Because if a picture paints a thousand words, that face portrays a billion.
"Come As You Are" Stats:
Horatio's (croaky) Send-Off Into Credits:
Frank: Somebody wanted us to think our vic died here in this playground war.
Horatio: Frank, the war may be staged, but the murder is real.
Roger Daltrey: YEEEEEEEAAAAAAAHHHHHHHHH!!!!!
Ripped-Off Plot of the Week: Boomtown? Boomtown? Really? I'm glad they didn't wreck my memories of good movies, but even so, I'm also a bit disappointed. Why didn't they rip off Three Kings? H trying to solve the theft of Saddam's gold? That would have been magical.
Natalia's Awful Blouse of the Week: : Seriously, is the wardrobe department playing some kind of game here? This one looks like a Magic Eye painting.
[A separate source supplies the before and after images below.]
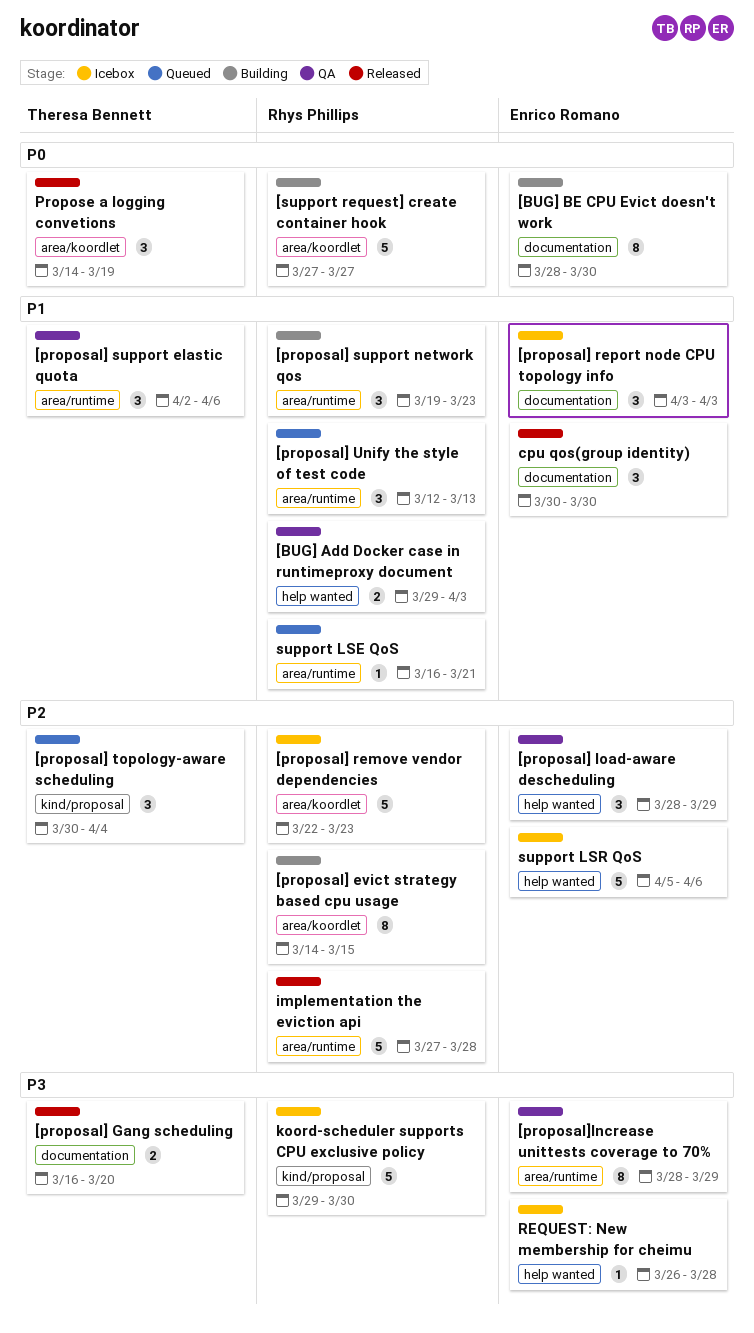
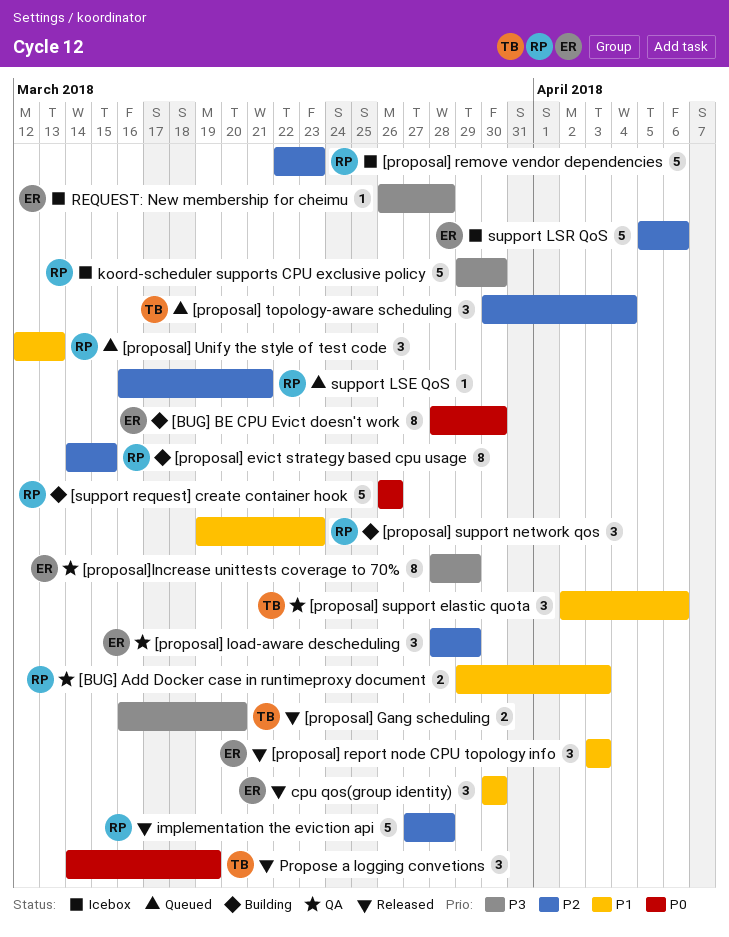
[proposal] report node CPU topology info, status: Icebox -> Released
[support request] create container hook, start: Mar 27 -> Mar 26
[support request] create container hook, due: Mar 27 -> Mar 26
support LSE QoS, priority: P1 -> P2

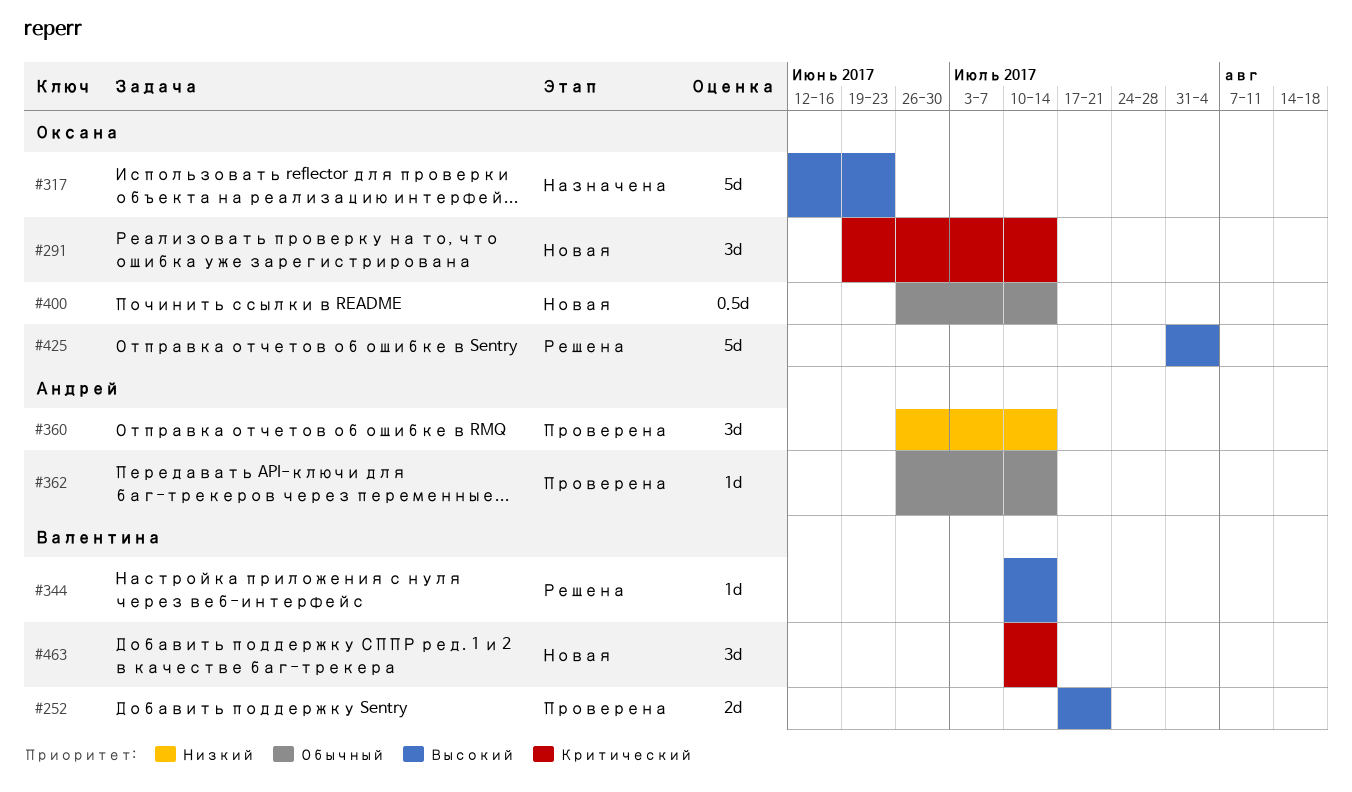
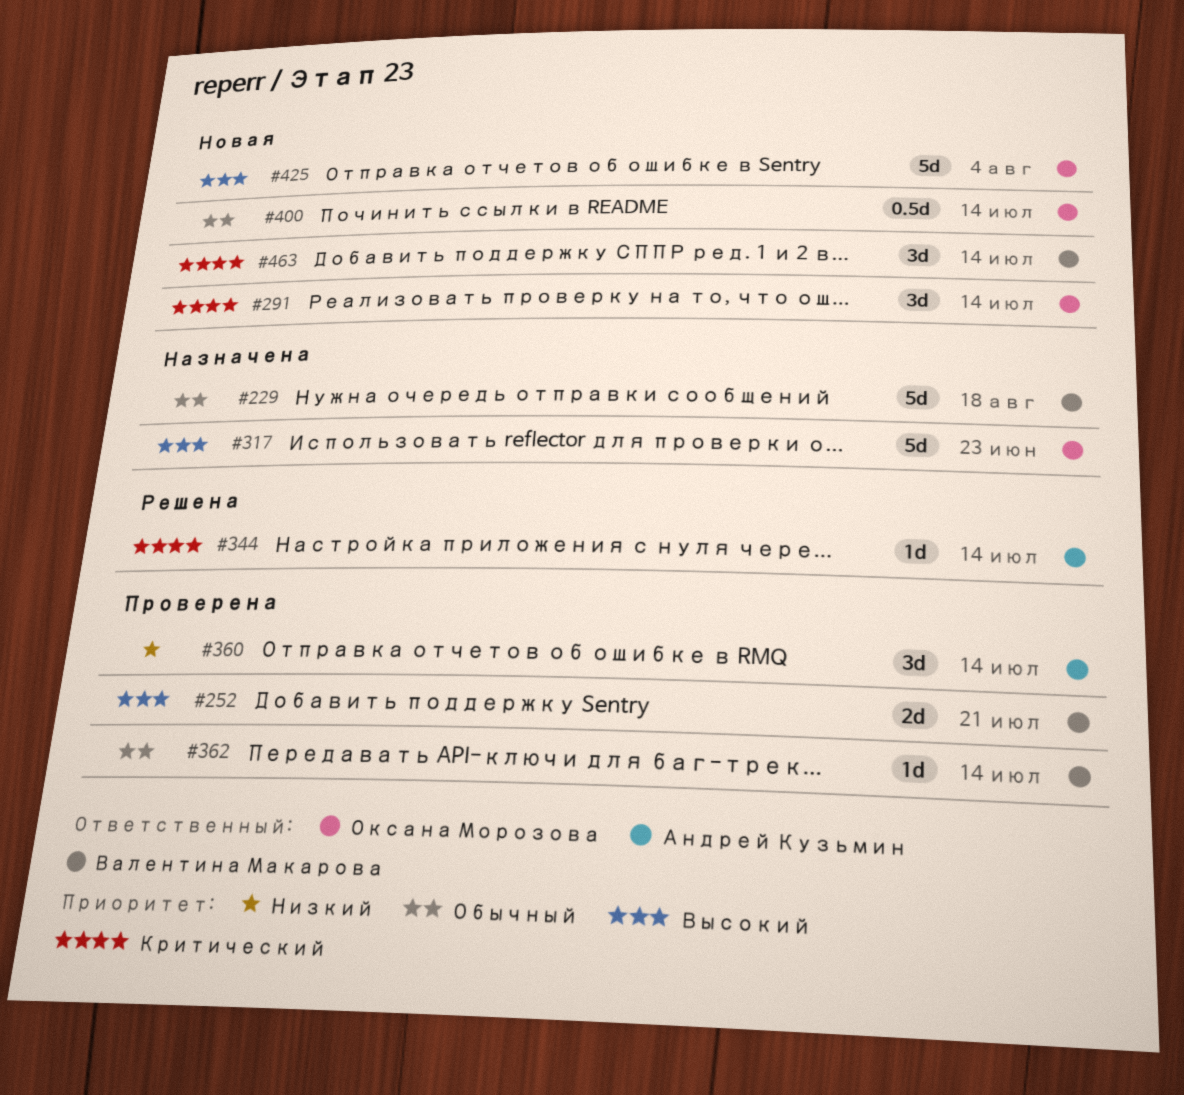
#229: none -> present
#344, owner: Валентина Макарова -> Андрей Кузьмин
#344, priority: Высокий -> Критический
#362, owner: Андрей Кузьмин -> Валентина Макарова
#425, status: Решена -> Новая

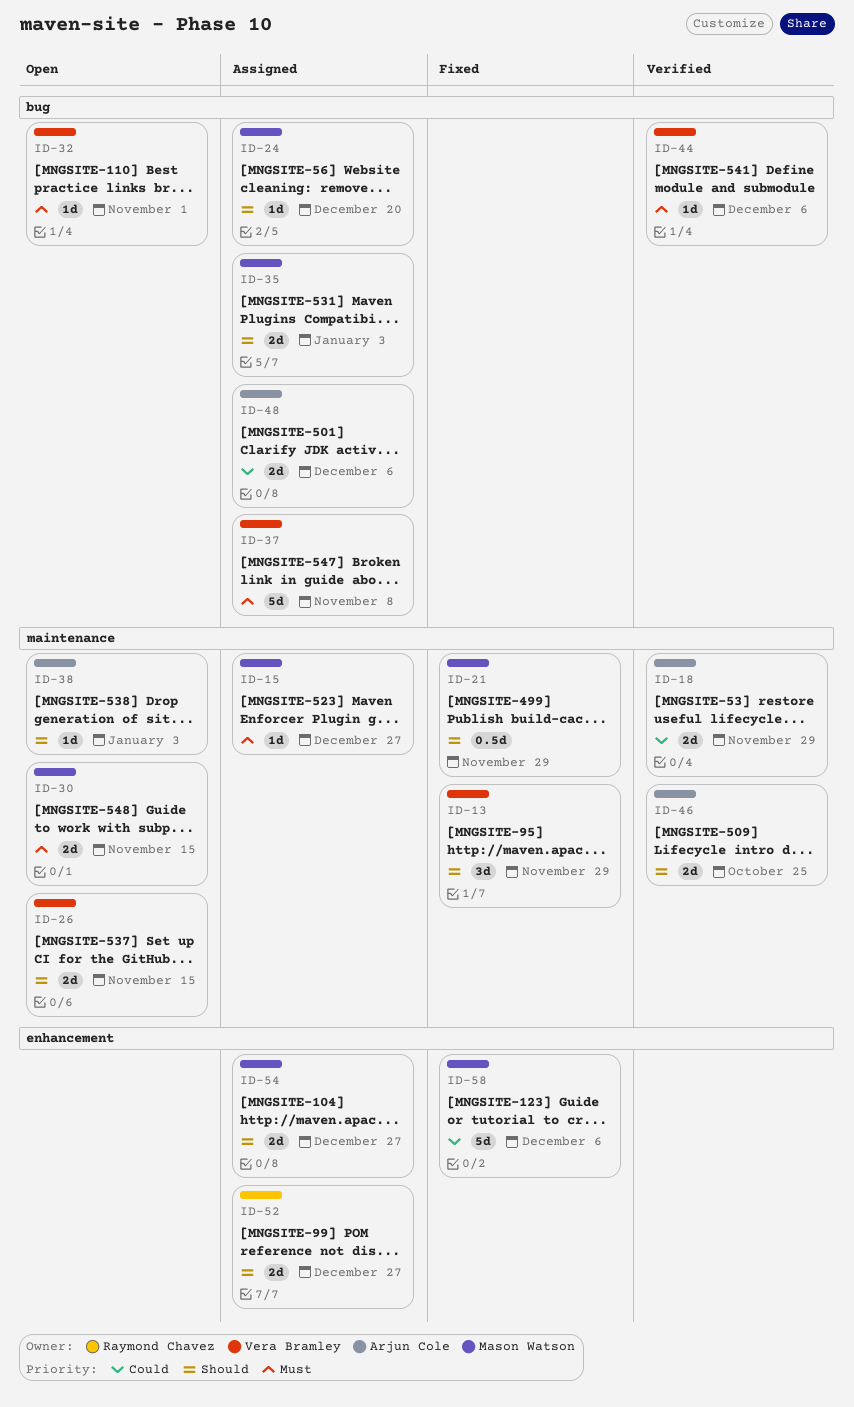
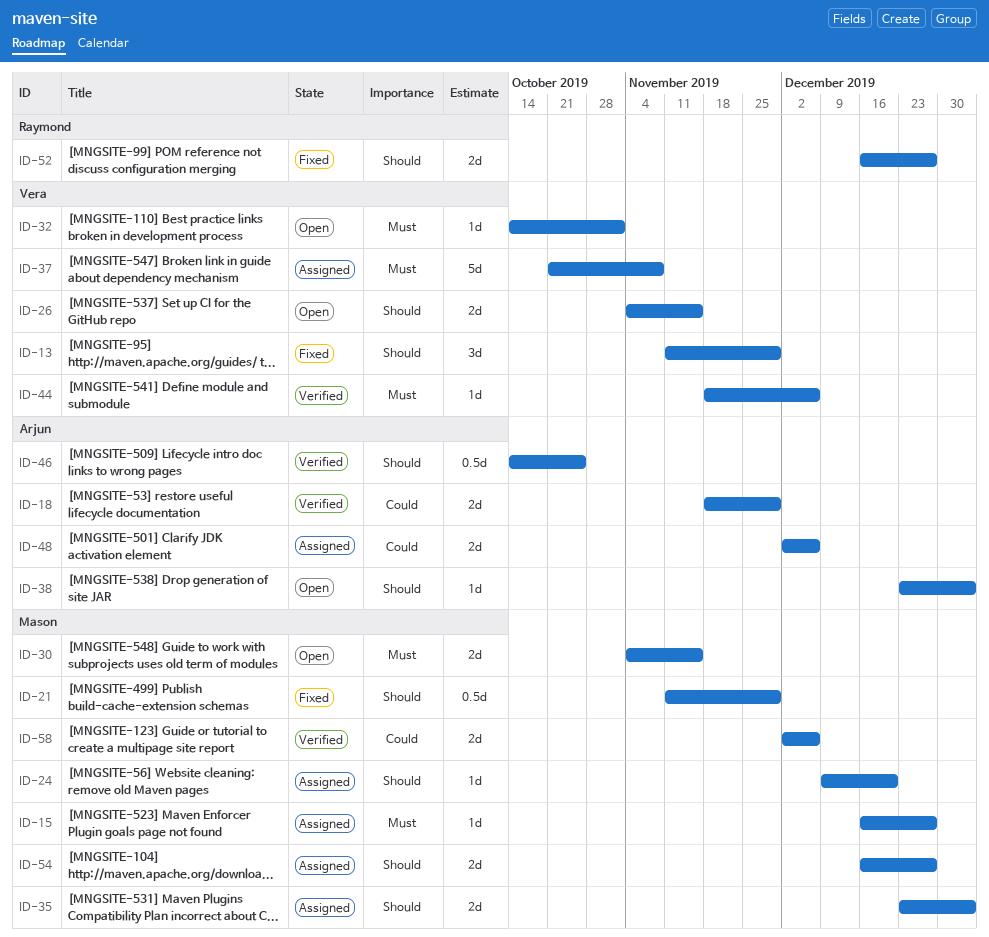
ID-46, estimate: 2d -> 0.5d
ID-52, status: Assigned -> Fixed
ID-58, status: Fixed -> Verified
ID-58, estimate: 5d -> 2d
Or something William Morris designed in the depths of absinthe fever.
Number of Caruso Two-Steps: Five.
Snottiest Behaviour From Wolfe: Besides intimidating a grieving widow with accusations of drug-dealing and faking a crime scene, he also talks down to the dodgy recruiter at length. The man would be able to fit Wolfe in his pocket, so I guess +10 points for bravado, but -100 points for being such an obnoxious little creep.
Creepiest line from Wolfe: Asking Calleigh how she got her hot little hands on a terrorist watchlist. Wolfe, just leave the women alone. They don't need your kind of "attention".